PSMA staining in tissues samples representative of normal brain. A – Normal brain showing no PSMA staining. B – Normal brain probed for PSMA showing no blood vessel staining and light staining of cellular elements, magnified digitally in (C) and indicated by arrows.

Figure 2

PSMA staining of grades I – IV glioma tissue Sections. A - PSMA staining of gliomas grades (I – IV). Note moderate staining of blood vessels and some cells in grade I, only light staining of tumor cells in grades II and III, and heavy blood vessel staining of GBM (grade IV). The bottom two staining control slides show adjacent GBM sections, one stained with the primary antibody for PSMA and the other, the negative control, which was fully stained including the secondary antibody, but with the primary antibody omitted. B – PSMA staining for astrocytoma grade I and grade IV (GBM). Each section represents a different patient. Arrows indicate cell staining in grade I tumor tissue Section. C – PSMA staining of grade II and III glioma. There is some staining of cells only in grade I and although there is more staining in grade III it is also restricted only to cells, with no blood vessel staining. Size bars in all panels indicate approximately 50 μm, except in negative control sections where they indicate 100 μm.

Figure 3

Summary of PSMA Data. Graph showing data points, one per patient tumor, and the mean (middle bars) and standard error (outer bars) of PSMA relative staining intensity (normalized to image mean background intensity) for astrocytomas of grades I – IV. Unpaired t–test both parametric and nonparametric forms, p values are indicated.

Figure 4

Correspondence between PSMA and VWF staining in GBM blood vessels. A and B - Adjacent GBM (glioma grade IV) sections stained for PSMA (A) and VWF (B). Note that these sections exhibit similar patterns of highlighted blood vessels.

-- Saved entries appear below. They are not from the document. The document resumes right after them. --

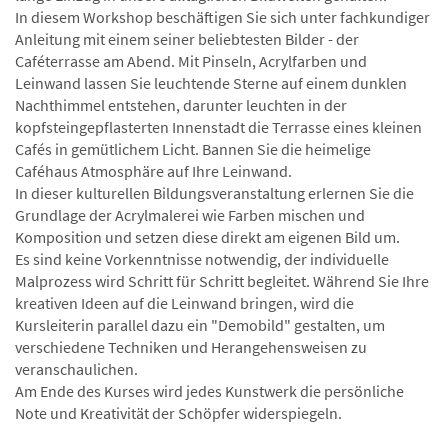
In diesem Workshop beschäftigen Sie sich unter fachkundiger
Anleitung mit einem seiner beliebtesten Bilder - der
Caféterrasse am Abend. Mit Pinseln, Acrylfarben und
Leinwand lassen Sie leuchtende Sterne auf einem dunklen
Nachthimmel entstehen, darunter leuchten in der
kopfsteingepflasterten Innenstadt die Terrasse eines kleinen
Cafés in gemütlichem Licht. Bannen Sie die heimelige
Caféhaus Atmosphäre auf Ihre Leinwand.
In dieser kulturellen Bildungsveranstaltung erlernen Sie die
Grundlage der Acrylmalerei wie Farben mischen und
Komposition und setzen diese direkt am eigenen Bild um.
Es sind keine Vorkenntnisse notwendig, der individuelle
Malprozess wird Schritt für Schritt begleitet. Während Sie Ihre
kreativen Ideen auf die Leinwand bringen, wird die
Kursleiterin parallel dazu ein "Demobild" gestalten, um
verschiedene Techniken und Herangehensweisen zu
veranschaulichen.
Am Ende des Kurses wird jedes Kunstwerk die persönliche
Note und Kreativität der Schöpfer widerspiegeln.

The two bottom panels, (C) (PSMA) and (D) (VWF) exhibit dissimilar staining patterns and tumor cells are stained for PSMA. (E) This panel displays two adjacent tissue sections taken for staining control purposes from a meningioma. In the left section the full staining procedure was used except that the primary antibody for VFW was omitted (negative control) and VFW staining is absent, while in the adjacent, right section the primary antibody was included and VFW staining is present. Bars in A - D indicate approximately 50 μm.

Figure 5

PSMA Staining in Breast Cancer and Brain Metastases. A – PSMA staining for breast tumors and breast tumor brain metastases pairs. Each pair of sections is from a different breast tumor case (n = 3). Size bars in all panels indicate approximately 50 μm. B – Graph of PSMA staining intensity for primary breast tumors and for breast tumor brain metastases, showing individual patient values and group mean (bars). The color coding indicates those primary breast tumor and brain metastases that came from the same patient (n = 4). Although there was considerable variability, each group included individual PSMA staining data points that were higher than the largest values for normal brain staining in terms of PSMA, these data were significant (p < 0.05), and for 3 of 4 patients staining intensity was less for breast cancer brain metastases than for the primary breast tumors.